I didn't specify any special compiler flags.
vsc32262@login1:espresso$ icpc -V
Intel(R) C++ Intel(R) 64 Compiler for applications running on Intel(R) 64, Version 18.0.1.163 Build 20171018
Copyright (C) 1985-2017 Intel Corporation. All rights reserved.
vsc32262@login1:espresso$ icc -V
Intel(R) C Intel(R) 64 Compiler for applications running on Intel(R) 64, Version 18.0.1.163 Build 20171018
Copyright (C) 1985-2017 Intel Corporation. All rights reserved.
vsc32262@login1:build$ lscpu
Architecture: x86_64
CPU op-mode(s): 32-bit, 64-bit
Byte Order: Little Endian
CPU(s): 36
On-line CPU(s) list: 0-35
Thread(s) per core: 1
Core(s) per socket: 18
Socket(s): 2
NUMA node(s): 2
Vendor ID: GenuineIntel
CPU family: 6
Model: 85
Model name: Intel(R) Xeon(R) Gold 6140 CPU @ 2.30GHz
Stepping: 4
CPU MHz: 2300.000
BogoMIPS: 4600.00
Virtualization: VT-x
L1d cache: 32K
L1i cache: 32K
L2 cache: 1024K
L3 cache: 25344K
NUMA node0 CPU(s): 0-17
NUMA node1 CPU(s): 18-35
Intel turns on fast math automatically, which relaxes the floating point rounding rules. This is probably why the unit test fails.
The failures didn't occur two weeks ago. That's why I was a bit concerned.
Apparently your CI doesn't have a problem with the Intel Compiler. Feel free to ignore the issue if you don't consider it a general problem.
Thanks!
Could you try disabling fast-math by adding -fp-model=strict
to your CMAKE_CXX_FLAGS
? I don't think we've ever tested Espresso with the Intel compiler on a Skylake processor, so it's entirely possible that you found a bug here that should be fixed.
Test suite passes without issue.
Thanks!
Could you please re-open this issue? We should still fix it on the Espresso side. Preferably not by adding that flag, but by actually fixing either the test or the arithmetic.
Sure!
I just thought it might not be needed if it's only effecting me, as we found a way to circumvent the failing tests.

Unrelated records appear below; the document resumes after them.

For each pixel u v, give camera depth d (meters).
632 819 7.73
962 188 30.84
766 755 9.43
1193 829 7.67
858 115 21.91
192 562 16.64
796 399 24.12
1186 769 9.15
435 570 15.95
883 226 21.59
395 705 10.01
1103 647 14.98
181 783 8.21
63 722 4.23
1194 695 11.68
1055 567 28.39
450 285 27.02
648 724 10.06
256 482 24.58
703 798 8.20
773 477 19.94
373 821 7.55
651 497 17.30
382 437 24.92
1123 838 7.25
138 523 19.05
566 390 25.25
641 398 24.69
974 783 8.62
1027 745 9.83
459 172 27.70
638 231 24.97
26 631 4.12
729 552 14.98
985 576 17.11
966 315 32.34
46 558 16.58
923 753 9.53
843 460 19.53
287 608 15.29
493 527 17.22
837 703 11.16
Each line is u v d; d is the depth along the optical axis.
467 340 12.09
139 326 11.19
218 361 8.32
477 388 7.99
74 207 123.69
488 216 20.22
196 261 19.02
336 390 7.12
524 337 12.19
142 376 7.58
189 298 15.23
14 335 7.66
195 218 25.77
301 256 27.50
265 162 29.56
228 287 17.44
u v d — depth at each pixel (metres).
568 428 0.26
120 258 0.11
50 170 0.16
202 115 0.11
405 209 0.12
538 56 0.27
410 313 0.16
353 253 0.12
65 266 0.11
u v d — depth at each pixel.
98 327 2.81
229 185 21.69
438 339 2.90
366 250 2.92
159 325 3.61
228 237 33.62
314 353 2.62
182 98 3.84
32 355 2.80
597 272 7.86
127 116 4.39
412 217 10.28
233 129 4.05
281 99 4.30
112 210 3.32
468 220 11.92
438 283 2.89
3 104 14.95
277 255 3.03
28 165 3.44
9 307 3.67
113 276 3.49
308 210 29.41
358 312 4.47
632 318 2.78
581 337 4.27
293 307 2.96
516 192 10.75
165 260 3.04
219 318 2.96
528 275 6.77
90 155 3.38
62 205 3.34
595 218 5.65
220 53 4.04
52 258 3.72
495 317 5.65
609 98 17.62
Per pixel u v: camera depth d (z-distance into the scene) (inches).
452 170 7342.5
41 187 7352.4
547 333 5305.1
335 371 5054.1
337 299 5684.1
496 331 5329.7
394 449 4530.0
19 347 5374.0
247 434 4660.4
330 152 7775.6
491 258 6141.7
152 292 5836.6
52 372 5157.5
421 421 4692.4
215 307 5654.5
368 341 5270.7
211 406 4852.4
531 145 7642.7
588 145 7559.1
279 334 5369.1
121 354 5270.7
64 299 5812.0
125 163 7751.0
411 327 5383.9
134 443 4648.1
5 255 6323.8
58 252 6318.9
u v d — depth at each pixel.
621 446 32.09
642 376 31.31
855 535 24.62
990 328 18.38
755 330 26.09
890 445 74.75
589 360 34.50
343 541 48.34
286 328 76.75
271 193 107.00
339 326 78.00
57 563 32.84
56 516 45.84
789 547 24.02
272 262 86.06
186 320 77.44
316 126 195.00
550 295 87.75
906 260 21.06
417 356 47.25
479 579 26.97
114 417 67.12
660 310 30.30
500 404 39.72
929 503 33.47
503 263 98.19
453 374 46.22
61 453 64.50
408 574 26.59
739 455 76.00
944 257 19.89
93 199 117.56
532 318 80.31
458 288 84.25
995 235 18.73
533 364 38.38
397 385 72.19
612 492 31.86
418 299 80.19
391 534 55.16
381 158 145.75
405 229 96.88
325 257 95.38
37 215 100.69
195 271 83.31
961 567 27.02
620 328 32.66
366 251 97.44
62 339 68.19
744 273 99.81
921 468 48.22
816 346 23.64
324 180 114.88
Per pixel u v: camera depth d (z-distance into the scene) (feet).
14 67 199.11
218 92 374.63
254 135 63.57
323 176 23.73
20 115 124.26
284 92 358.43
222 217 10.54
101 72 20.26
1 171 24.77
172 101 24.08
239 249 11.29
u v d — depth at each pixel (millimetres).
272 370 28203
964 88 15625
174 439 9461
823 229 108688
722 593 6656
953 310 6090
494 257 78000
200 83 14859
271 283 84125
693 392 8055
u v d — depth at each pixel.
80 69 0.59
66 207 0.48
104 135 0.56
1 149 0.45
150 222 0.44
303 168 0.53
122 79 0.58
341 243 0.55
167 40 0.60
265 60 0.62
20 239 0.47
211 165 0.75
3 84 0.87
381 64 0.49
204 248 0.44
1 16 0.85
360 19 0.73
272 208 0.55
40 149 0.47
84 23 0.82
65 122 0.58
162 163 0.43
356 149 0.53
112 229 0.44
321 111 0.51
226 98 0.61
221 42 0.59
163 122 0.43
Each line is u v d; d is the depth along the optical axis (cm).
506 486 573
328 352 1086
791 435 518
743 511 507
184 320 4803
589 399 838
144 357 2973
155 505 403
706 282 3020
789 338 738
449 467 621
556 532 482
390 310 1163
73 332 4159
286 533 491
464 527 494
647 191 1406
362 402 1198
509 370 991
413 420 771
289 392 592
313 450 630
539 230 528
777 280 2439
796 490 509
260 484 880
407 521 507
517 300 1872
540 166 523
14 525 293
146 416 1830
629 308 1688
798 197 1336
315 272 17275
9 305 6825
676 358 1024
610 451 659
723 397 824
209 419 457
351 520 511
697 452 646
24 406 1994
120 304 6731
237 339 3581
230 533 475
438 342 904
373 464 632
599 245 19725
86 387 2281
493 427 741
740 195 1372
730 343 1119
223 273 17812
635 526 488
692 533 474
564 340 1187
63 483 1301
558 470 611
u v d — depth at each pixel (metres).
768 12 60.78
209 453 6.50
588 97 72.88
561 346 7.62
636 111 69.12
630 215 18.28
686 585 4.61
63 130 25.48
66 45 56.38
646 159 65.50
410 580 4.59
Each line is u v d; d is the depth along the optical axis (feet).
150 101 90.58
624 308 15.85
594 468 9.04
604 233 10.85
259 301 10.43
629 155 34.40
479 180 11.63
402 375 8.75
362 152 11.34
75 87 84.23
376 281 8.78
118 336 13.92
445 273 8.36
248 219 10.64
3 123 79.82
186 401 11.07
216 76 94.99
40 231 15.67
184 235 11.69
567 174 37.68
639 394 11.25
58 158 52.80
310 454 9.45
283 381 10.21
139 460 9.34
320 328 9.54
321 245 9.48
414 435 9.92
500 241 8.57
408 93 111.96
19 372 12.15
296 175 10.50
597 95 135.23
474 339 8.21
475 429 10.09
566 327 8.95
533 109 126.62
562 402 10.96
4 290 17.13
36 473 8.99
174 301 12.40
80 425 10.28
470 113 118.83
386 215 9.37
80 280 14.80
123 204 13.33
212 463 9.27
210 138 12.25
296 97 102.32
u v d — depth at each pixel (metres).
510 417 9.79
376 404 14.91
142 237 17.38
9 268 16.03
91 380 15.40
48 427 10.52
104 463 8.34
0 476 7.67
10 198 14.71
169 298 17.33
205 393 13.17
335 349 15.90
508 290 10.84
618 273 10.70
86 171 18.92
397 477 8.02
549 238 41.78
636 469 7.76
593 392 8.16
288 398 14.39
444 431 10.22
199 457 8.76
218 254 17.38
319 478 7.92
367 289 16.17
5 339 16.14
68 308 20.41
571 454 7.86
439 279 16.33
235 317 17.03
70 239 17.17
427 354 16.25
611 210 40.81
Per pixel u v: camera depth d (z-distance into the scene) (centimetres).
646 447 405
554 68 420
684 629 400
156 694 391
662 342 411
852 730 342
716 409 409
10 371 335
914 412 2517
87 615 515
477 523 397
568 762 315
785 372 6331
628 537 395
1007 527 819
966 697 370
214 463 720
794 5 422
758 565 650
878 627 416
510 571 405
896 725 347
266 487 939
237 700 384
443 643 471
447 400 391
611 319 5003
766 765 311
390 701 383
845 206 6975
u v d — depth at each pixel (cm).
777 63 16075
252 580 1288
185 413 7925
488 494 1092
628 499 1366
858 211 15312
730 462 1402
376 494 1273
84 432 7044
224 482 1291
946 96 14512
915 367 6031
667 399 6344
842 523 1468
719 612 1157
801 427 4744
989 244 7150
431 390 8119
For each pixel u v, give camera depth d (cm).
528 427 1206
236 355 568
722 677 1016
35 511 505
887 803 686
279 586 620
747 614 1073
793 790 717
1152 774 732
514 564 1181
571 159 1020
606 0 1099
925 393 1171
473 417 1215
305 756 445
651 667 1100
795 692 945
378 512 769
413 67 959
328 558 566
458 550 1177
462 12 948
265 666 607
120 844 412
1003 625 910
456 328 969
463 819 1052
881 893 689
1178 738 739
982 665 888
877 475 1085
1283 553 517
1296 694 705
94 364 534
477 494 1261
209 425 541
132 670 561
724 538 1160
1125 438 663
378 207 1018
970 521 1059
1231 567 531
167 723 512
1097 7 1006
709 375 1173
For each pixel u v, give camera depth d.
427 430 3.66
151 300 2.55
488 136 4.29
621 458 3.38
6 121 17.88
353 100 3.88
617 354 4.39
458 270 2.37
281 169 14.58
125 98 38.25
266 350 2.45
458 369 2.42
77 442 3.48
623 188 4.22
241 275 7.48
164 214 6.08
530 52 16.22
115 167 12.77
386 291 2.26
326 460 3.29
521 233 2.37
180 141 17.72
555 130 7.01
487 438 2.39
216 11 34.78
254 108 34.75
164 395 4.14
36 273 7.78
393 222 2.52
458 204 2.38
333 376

I might add: Turning fast math on with the GNU compiler, let's the DPD test fail. Nothing else.
Shouldn't be too difficult to fix. Please change the issue title to "fast math breaks some tests" or something like that and I might have a look during the next coding day.
The errors in rotational_inertia
look large for rounding issues, maybe there the test isn't ideal, in the sense that errors are adding up. In general it's not clear to me how you can say what the expected precision is if the rounding rules are relaxed. If we want to support that someone should look up what fast math exactly means, and how much the results depend on hardware.
Maybe have a look at the Consistency of Floating-Point Results using the Intel® Compiler, section Bottom Line, which provides Linux/macOS/Windows compiler flags to get consistent results across different CPU architecture. That paragraph is copy-pasted from the PDF in the page footer, which contains more details on the approximations made in fast math mode.
There are a few places in the core, unit tests and python tests where floating point comparison is carried out with extremely small tolerances. These operations break on fast-math mode (tested with GCC and Clang) and could potentially break on old 32-bit architectures, e.g. the i586 arch which is currently part of the python3-espressomd
package CI pipeline on OpenSUSE.
I have two failing tests on our cluster with the current development branch:
1)
espresso/src/core/unit_tests/grid_test.cpp(79)
espresso/src/core/unit_tests/grid_test.cpp(82)
Fails with:
error: in "get_mi_coord_test": absolute value of std::abs(get_mi_coord(a, b, box_l, true) - (a - b) - box_l){4.4408920985006262e-16} exceeds 2.2204460492503131e-16
error: in "get_mi_coord_test": absolute value of std::abs(get_mi_coord(b, a, box_l, true) - (b - a) + box_l){4.4408920985006262e-16} exceeds 2.2204460492503131e-16
This seems to be the same issue twice
2)
I compiled Espresso with the intel compiler. Are these known issues that occured before? In case the intel compiler is no longer supported, I will try again with gcc the next days.